START DATASET ENTRIES
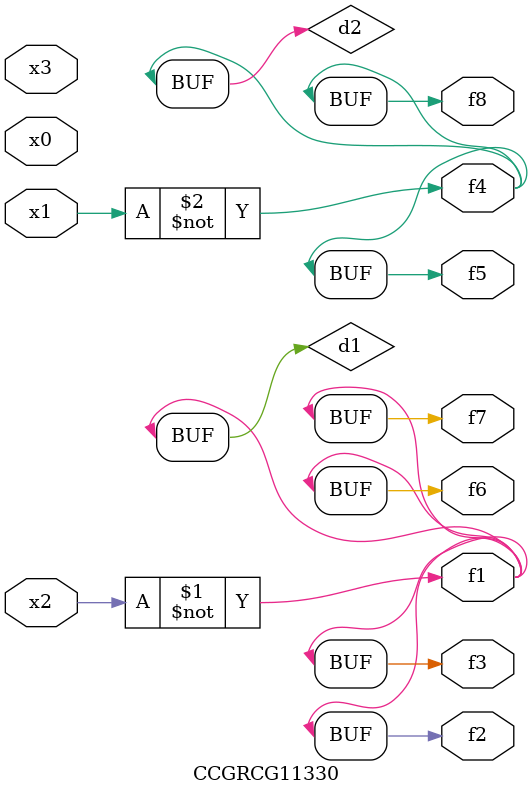
<source format=v>
module CCGRCG11330(
	input x0, x1, x2, x3,
	output f1, f2, f3, f4, f5, f6, f7, f8
);

	wire d1, d2;

	xnor (d1, x2);
	not (d2, x1);
	assign f1 = d1;
	assign f2 = d1;
	assign f3 = d1;
	assign f4 = d2;
	assign f5 = d2;
	assign f6 = d1;
	assign f7 = d1;
	assign f8 = d2;
endmodule

</source>
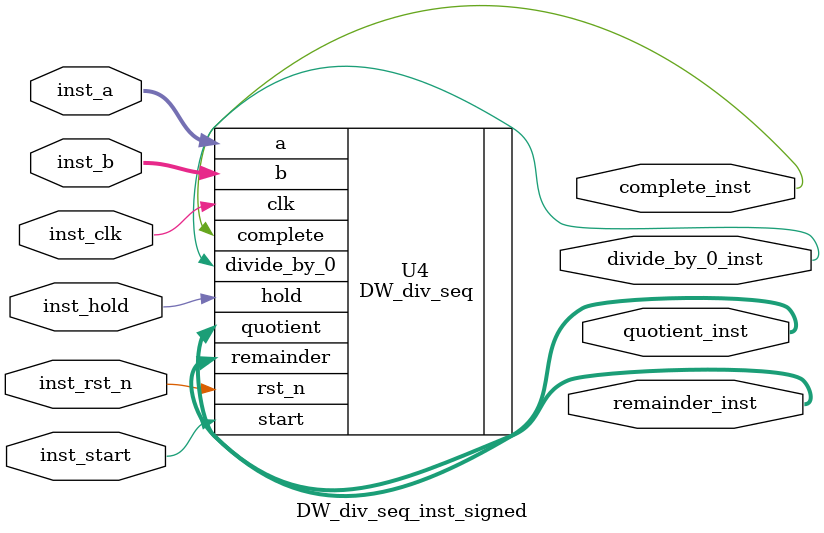
<source format=sv>


// endmodule

// #################################################################################################################


module DW_div_seq_inst_signed #(
    parameter int inst_a_width = 33,
    parameter int inst_b_width = 33,
    parameter int inst_tc_mode = 1,
    parameter int inst_num_cyc = 9,
    parameter int inst_rst_mode = 1,
    parameter int inst_input_mode = 1,
    parameter int inst_output_mode = 0,
    parameter int inst_early_start = 0
) (
    input  logic                      inst_clk,
    input  logic                      inst_rst_n,
    input  logic                      inst_hold,
    input  logic                      inst_start,
    input  logic [inst_a_width-1:0]   inst_a,
    input  logic [inst_b_width-1:0]   inst_b,
    output logic                      complete_inst,
    output logic                      divide_by_0_inst,
    output logic [inst_a_width-1:0]   quotient_inst,
    output logic [inst_b_width-1:0]   remainder_inst
);

    // Instance of DW_div_seq
    DW_div_seq #(
        .a_width(inst_a_width),
        .b_width(inst_b_width),
        .tc_mode(inst_tc_mode),
        .num_cyc(inst_num_cyc),
        .rst_mode(inst_rst_mode),
        .input_mode(inst_input_mode),
        .output_mode(inst_output_mode),
        .early_start(inst_early_start)
    ) U4 (
        .clk(inst_clk),
        .rst_n(inst_rst_n),
        .hold(inst_hold),
        .start(inst_start),
        .a(inst_a),
        .b(inst_b),
        .complete(complete_inst),
        .divide_by_0(divide_by_0_inst),
        .quotient(quotient_inst),
        .remainder(remainder_inst)
    );

endmodule

</source>
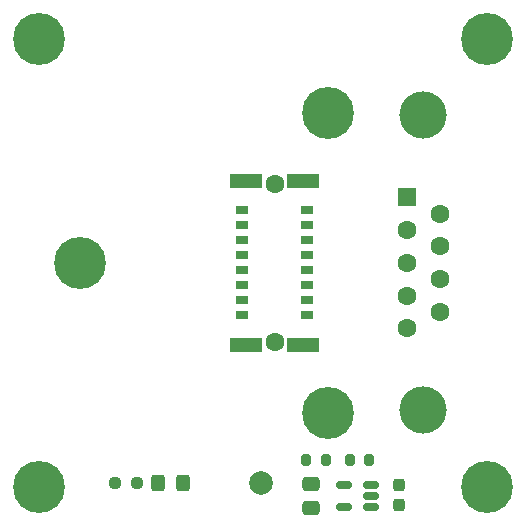
<source format=gbr>
%TF.GenerationSoftware,KiCad,Pcbnew,7.0.11-rc3*%
%TF.CreationDate,2025-03-16T23:28:07+08:00*%
%TF.ProjectId,imu-base,696d752d-6261-4736-952e-6b696361645f,rev?*%
%TF.SameCoordinates,Original*%
%TF.FileFunction,Soldermask,Top*%
%TF.FilePolarity,Negative*%
%FSLAX46Y46*%
G04 Gerber Fmt 4.6, Leading zero omitted, Abs format (unit mm)*
G04 Created by KiCad (PCBNEW 7.0.11-rc3) date 2025-03-16 23:28:07*
%MOMM*%
%LPD*%
G01*
G04 APERTURE LIST*
G04 Aperture macros list*
%AMRoundRect*
0 Rectangle with rounded corners*
0 $1 Rounding radius*
0 $2 $3 $4 $5 $6 $7 $8 $9 X,Y pos of 4 corners*
0 Add a 4 corners polygon primitive as box body*
4,1,4,$2,$3,$4,$5,$6,$7,$8,$9,$2,$3,0*
0 Add four circle primitives for the rounded corners*
1,1,$1+$1,$2,$3*
1,1,$1+$1,$4,$5*
1,1,$1+$1,$6,$7*
1,1,$1+$1,$8,$9*
0 Add four rect primitives between the rounded corners*
20,1,$1+$1,$2,$3,$4,$5,0*
20,1,$1+$1,$4,$5,$6,$7,0*
20,1,$1+$1,$6,$7,$8,$9,0*
20,1,$1+$1,$8,$9,$2,$3,0*%
G04 Aperture macros list end*
%ADD10RoundRect,0.200000X-0.200000X-0.275000X0.200000X-0.275000X0.200000X0.275000X-0.200000X0.275000X0*%
%ADD11RoundRect,0.237500X-0.250000X-0.237500X0.250000X-0.237500X0.250000X0.237500X-0.250000X0.237500X0*%
%ADD12C,4.400000*%
%ADD13RoundRect,0.200000X0.200000X0.275000X-0.200000X0.275000X-0.200000X-0.275000X0.200000X-0.275000X0*%
%ADD14RoundRect,0.250000X0.475000X-0.337500X0.475000X0.337500X-0.475000X0.337500X-0.475000X-0.337500X0*%
%ADD15C,2.000000*%
%ADD16C,4.000000*%
%ADD17R,1.600000X1.600000*%
%ADD18C,1.600000*%
%ADD19R,1.100000X0.800000*%
%ADD20R,2.750000X1.200000*%
%ADD21RoundRect,0.237500X0.237500X-0.300000X0.237500X0.300000X-0.237500X0.300000X-0.237500X-0.300000X0*%
%ADD22RoundRect,0.150000X0.512500X0.150000X-0.512500X0.150000X-0.512500X-0.150000X0.512500X-0.150000X0*%
%ADD23RoundRect,0.250000X0.325000X0.450000X-0.325000X0.450000X-0.325000X-0.450000X0.325000X-0.450000X0*%
G04 APERTURE END LIST*
D10*
%TO.C,R4*%
X98685440Y-74712500D03*
X100335440Y-74712500D03*
%TD*%
D11*
%TO.C,R1*%
X82487500Y-76600000D03*
X84312500Y-76600000D03*
%TD*%
D12*
%TO.C,H7*%
X75999999Y-39000000D03*
%TD*%
%TO.C,H1*%
X79500000Y-58000000D03*
%TD*%
%TO.C,H4*%
X75999999Y-77000000D03*
%TD*%
D13*
%TO.C,R2*%
X103997940Y-74712500D03*
X102347940Y-74712500D03*
%TD*%
D14*
%TO.C,C3*%
X99110440Y-78787500D03*
X99110440Y-76712500D03*
%TD*%
D15*
%TO.C,TP1*%
X94800000Y-76600000D03*
%TD*%
D16*
%TO.C,J2*%
X108580000Y-70490000D03*
X108580000Y-45490000D03*
D17*
X107160000Y-52450000D03*
D18*
X107160000Y-55220000D03*
X107160000Y-57990000D03*
X107160000Y-60760000D03*
X107160000Y-63530000D03*
X110000000Y-53835000D03*
X110000000Y-56605000D03*
X110000000Y-59375000D03*
X110000000Y-62145000D03*
%TD*%
D12*
%TO.C,H3*%
X100500000Y-45300000D03*
%TD*%
%TO.C,H5*%
X114000000Y-77000000D03*
%TD*%
%TO.C,H2*%
X100500000Y-70700000D03*
%TD*%
D18*
%TO.C,J1*%
X96000000Y-64655000D03*
X96000000Y-51345000D03*
D19*
X98750000Y-62445000D03*
X98750000Y-61175000D03*
X98750000Y-59905000D03*
X98750000Y-58635000D03*
X98750000Y-57365000D03*
X98750000Y-56095000D03*
X98750000Y-54825000D03*
X98750000Y-53555000D03*
X93250000Y-62445000D03*
X93250000Y-61175000D03*
X93250000Y-59905000D03*
X93250000Y-58635000D03*
X93250000Y-57365000D03*
X93250000Y-56095000D03*
X93250000Y-54825000D03*
X93250000Y-53555000D03*
D20*
X93575000Y-64955000D03*
X98425000Y-64955000D03*
X98425000Y-51045000D03*
X93575000Y-51045000D03*
%TD*%
D21*
%TO.C,C1*%
X106510440Y-78512500D03*
X106510440Y-76787500D03*
%TD*%
D22*
%TO.C,U1*%
X104110440Y-78662500D03*
X104110440Y-77712500D03*
X104110440Y-76762500D03*
X101835440Y-76762500D03*
X101835440Y-78662500D03*
%TD*%
D12*
%TO.C,H6*%
X114000000Y-39000000D03*
%TD*%
D23*
%TO.C,D1*%
X88200000Y-76600000D03*
X86150000Y-76600000D03*
%TD*%
M02*

</source>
END DATASET ENTRIES
» DIRECTIONS: Read the entries and pick out all lines that include the word "macros".

» COMPLETED EXERCISE:
G04 Aperture macros list*
G04 Aperture macros list end*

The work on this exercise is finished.